To counter dwindling reservoir pressures and maintain production at economic levels, many wells will eventually have to go on some form of artificial lift. And while downhole pumps such as sucker rod pumps and electrical submersible pumps (ESPs) have been widely used to successfully bring oil to surface from low-pressure wells, they share a common challenge in the form of produced gas. High gas volumes entrained in the fluid prevent the use of conventional pumping equipment and require a solution to handle or avoid free gas entrained in the fluid from being produced.

As liquid rates fall and gas production rises in a well (a process that may take only a few months to a few years), these pumps reach a limit on reliable operation. In horizontal wells, for example, the accumulation of gas and water in the low spots of the lateral predispose the well to slug-like production cycles characterized by an alternating flow of gas and liquid. Gas slugs can cause erratic liquid loading, which may cause the pump to cycle on and off. Under such conditions, gas separators and tapered pumps, which are typically used to prevent gas locking, are rendered ineffective.

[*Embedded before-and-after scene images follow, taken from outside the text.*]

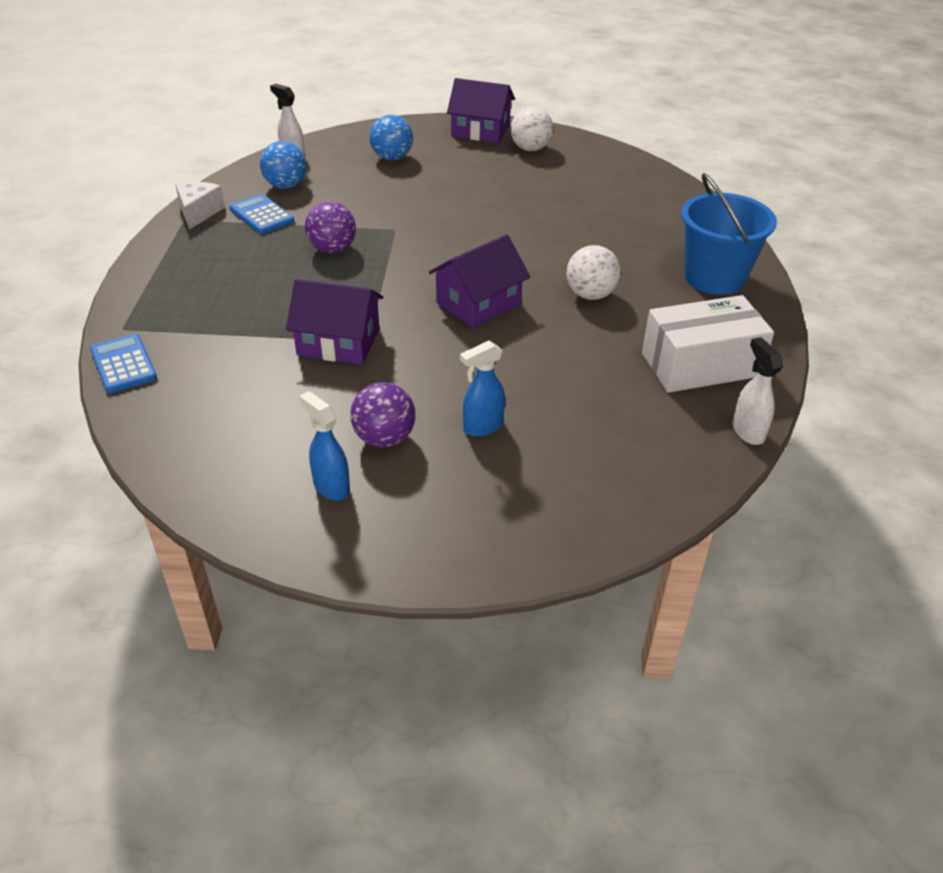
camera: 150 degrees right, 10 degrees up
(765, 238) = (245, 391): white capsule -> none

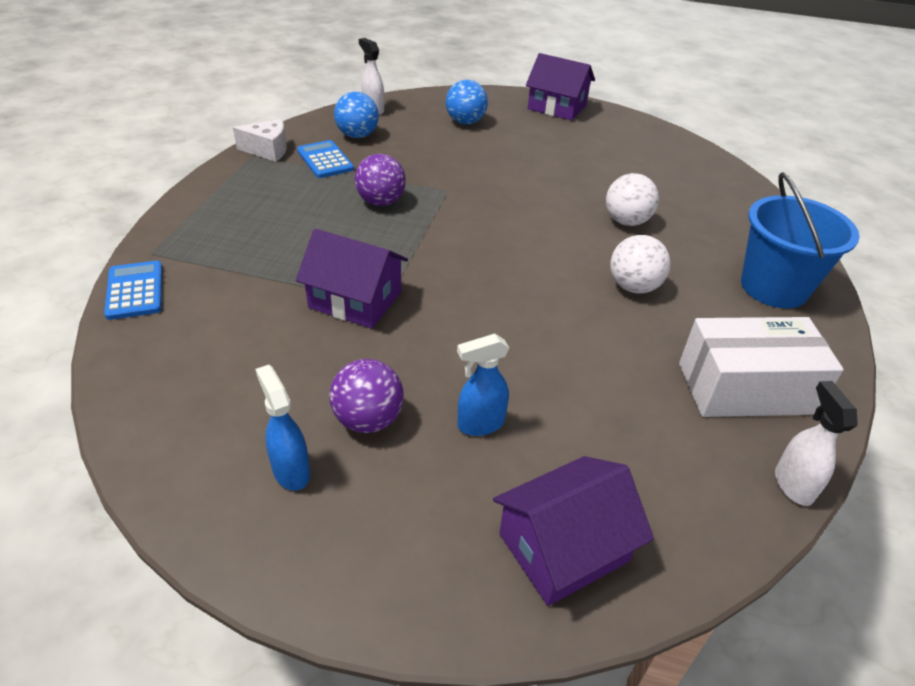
camera: 10 degrees right, 0 degrees up
(198, 212) = (268, 150): white cheese -> white cheese turned 75 degrees clockwise
(478, 303) = (512, 279): purple house -> purple house (563, 547)
(530, 149) = (602, 129): white ball -> white ball (626, 221)

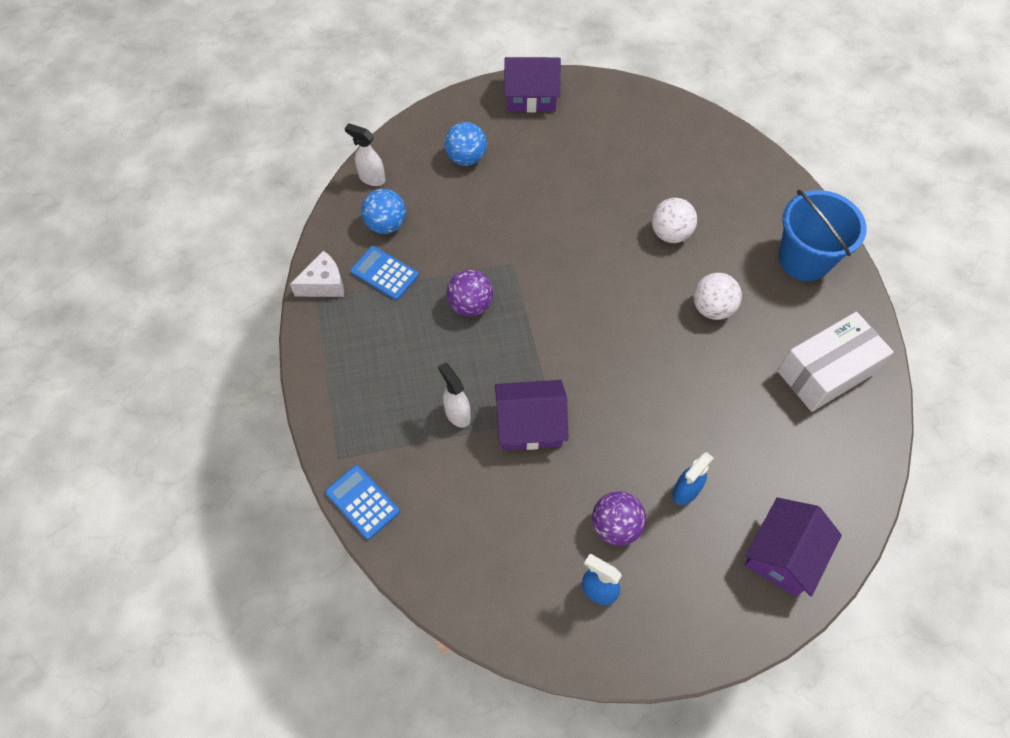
camera: 25 degrees left, 20 degrees up
(792, 484) = (883, 439): white spray bottle -> white spray bottle (457, 413)

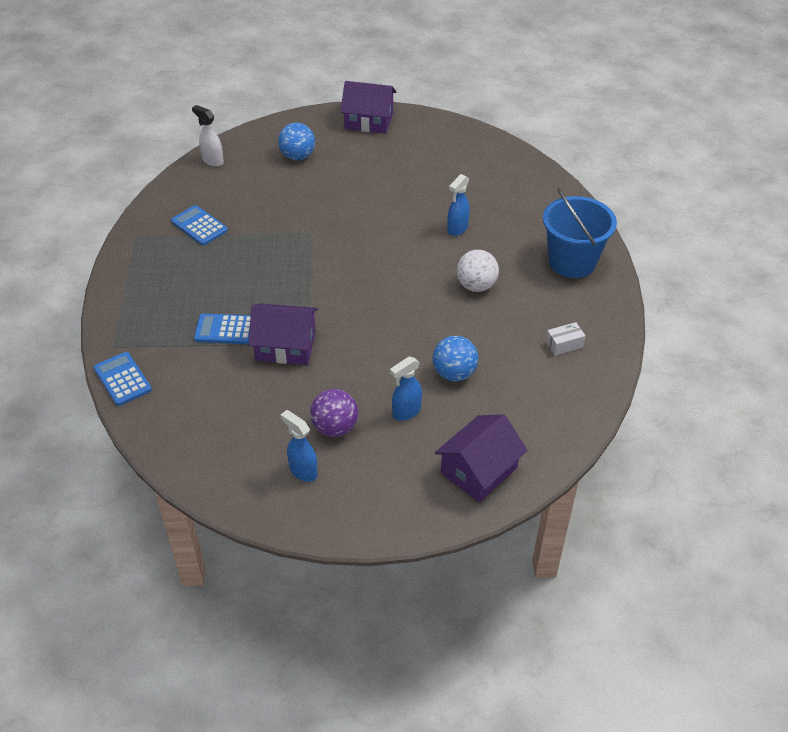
camera: 10 degrees right, 15 degrees down
(324, 284) = (146, 227): white cheese -> none
(386, 224) = (213, 193): blue ball -> blue ball (454, 373)
(457, 413) = (225, 330): white spray bottle -> blue calculator
(470, 305) = (264, 257): purple ball -> none
(670, 233) = (457, 229): white ball -> blue spray bottle
(826, 372) = (564, 344): white box -> white box, size x0.42

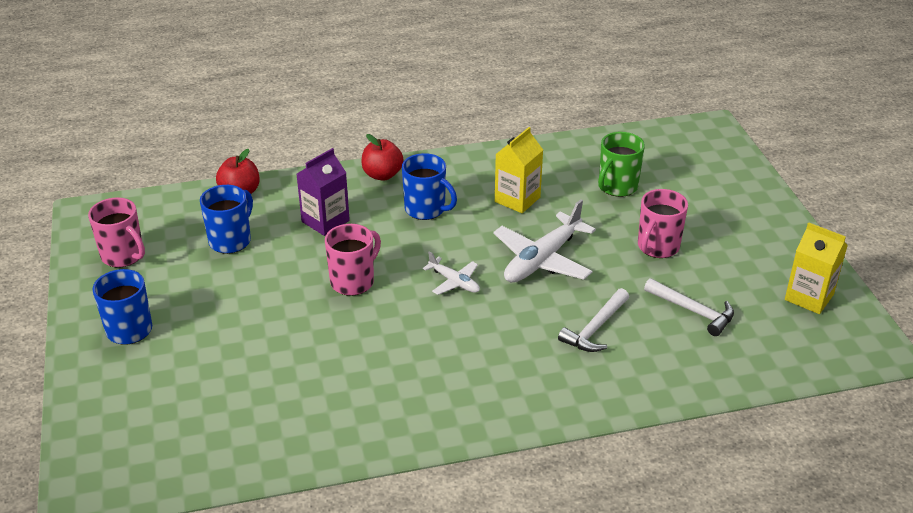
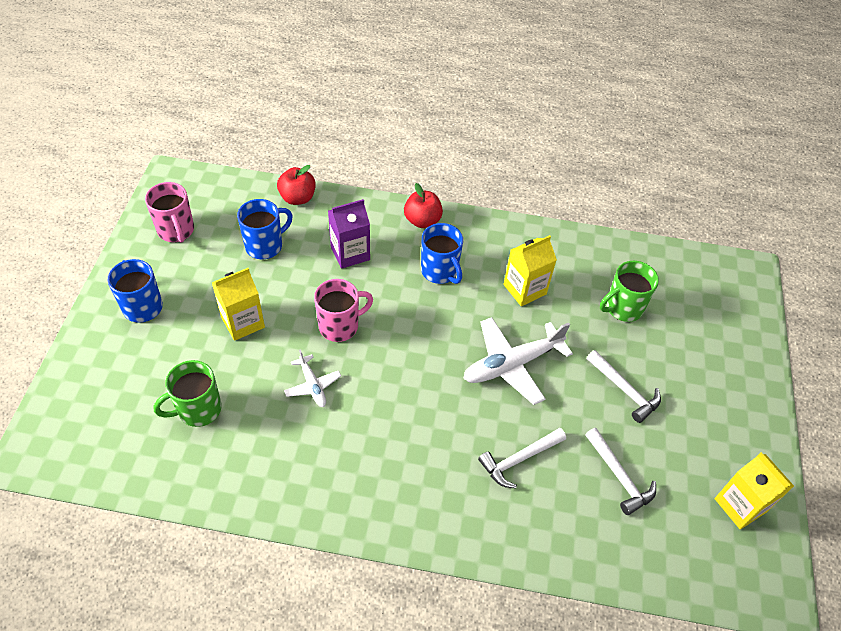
camera: 20 degrees right, 15 degrees up
(248, 394) = (198, 409): none -> green mug
(249, 309) = (243, 322): none -> yellow carton
(454, 282) = (423, 359): white plane -> white plane (312, 385)
(657, 247) = (624, 390): pink mug -> white hammer

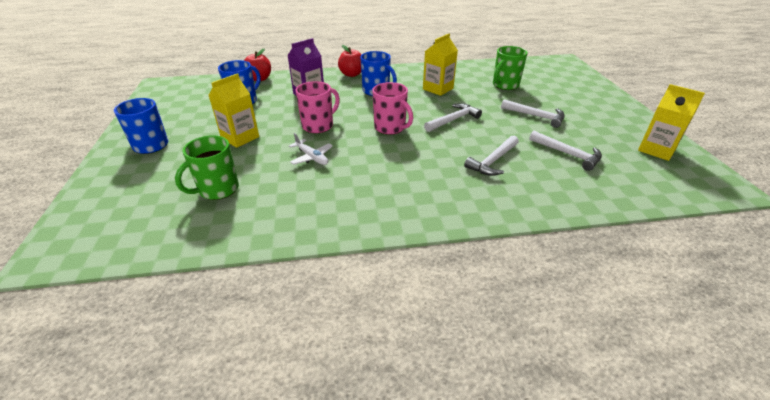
camera: 15 degrees left, 15 degrees down
(176, 230) = (170, 106): pink mug -> pink mug (390, 128)
(511, 365) = (453, 120): white plane -> white hammer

The industry has deployed several pumping methods to avoid gas ingress, including positioning the pump below the perforations (in the rathole) to take advantage of the natural separation there. Tangent sumps also have proven effective at avoiding gas, particularly in extended-reach drilling applications. However, these solutions are often expensive to build and complex to construct and may prove ineffective in marginal wells with flow rates below 100 bbl/d of fluid.

Artificial sump solution

A new pumping solution has recently been developed that provides simple and low-cost gas management for marginal production wells. Known as an artificial sump configuration, the system features a high-performance, low-flow stage ESP (which can reliably produce wells at rates as low as 50 bbl/d of fluid) in tandem with a system designed to avoid gas without the requirement of drilling a fixed sump. The artificial sump provides the gas-managing benefits of a wellbore sump without the added drilling/completion cost.

The artificial sump pumping system is a self-contained pumping unit designed to ensure reliable operation in high gas conditions consistent with unconventional low-flow applications. The system components are configured to provide adequate flow to cool the motor while achieving the desired production levels. Systems set below the perforations do not have enough fluid flow past the motor to prevent excessive heat buildup during operation and require forced fluid flow to prevent overheating. The recirculation system is designed to provide forced cooling liquid to the motor. It uses a tapered pump system, in which a portion of the output from the lowest pump is redirected into a conduit that transports the cooling liquid and then exits below the motor.

Because it is required to move more liquid volume, the recirculation pump must have a higher flow rate than the lift pump. Ample stages must be included in the recirculation pump to produce sufficient pressure at its discharge so as to overcome the frictional drag that occurs inside the recirculation conduit.

The artificial sump system also enhances capillary deployment of chemical treatments into the ESP system, keeping the system protected from negative effects of scale, paraffin or asphaltenes. Regardless of whether the capillary tube is terminated above the pump or below the motor, a portion of the injected chemicals is carried below the motor along with the recirculation fluid to provide continuous chemical treatment for the motor.

Bringing oil wells back online

An operator in Oklahoma faced gas-ingress challenges with a conventional ESP system installed in several low-flow oil wells. These wells used ESPs from the outset of production, but within nine to 12 months rising gas levels in the produced fluid stream began to cause frequent gas locking in the pumps, leading to overheating and shutdowns. The pumps eventually failed, requiring them to be pulled out of hole and leading to a complete loss of production from the wells.

Since the existing operations were not successful, the operator asked Baker Hughes to test its artificial sump configuration in three wells based in part on their own past work history with the service company and the new system’s successful deployments for other operators in the region. The two companies met several times to discuss the wellbore geometry and reservoir fluid properties, the specifics of the system, how it was performing in similar applications, and how it should be designed and deployed for the operator’s wells.

Three wells were selected for the first field trial with the system, each of which required pumping systems at a depth of about 1,700 m (5,600 ft) and with 36- to 45-hp motors. The installation process was quite straightforward and varied only slightly from normal ESP installations. Each ESP was designed to produce between 200 bbl/d and 300 bbl/d of fluid. Because sand production was a concern (and would compromise the operation of the pumping system), sand-control screen systems were installed on each well.

Installation of the first artificial sump went according to plan. The wells have been back in production for two to three months, and the operator is recording production rates in line with expectations for these marginal wells. The artificial sump is operating much more reliably compared to the previous ESP systems, and nonproductive time due to gas locking and pump overheating has been eliminated.

The operator is confident that this new pumping solution will run longer than conventional pumping systems and has requested that ESPs with artificial sumps be installed in an additional five to six wells as of this article’s publication date. This is in addition to the 15 wells that already have this pumping solution installed, bringing the total number of systems in the field to more than 20.

As more of these ESP configurations are installed in place of gas lift and conventionally deployed ESPs, they continue to demonstrate an ability to dramatically improve the economic viability of so-called “end-of-life” wells that might otherwise be abandoned.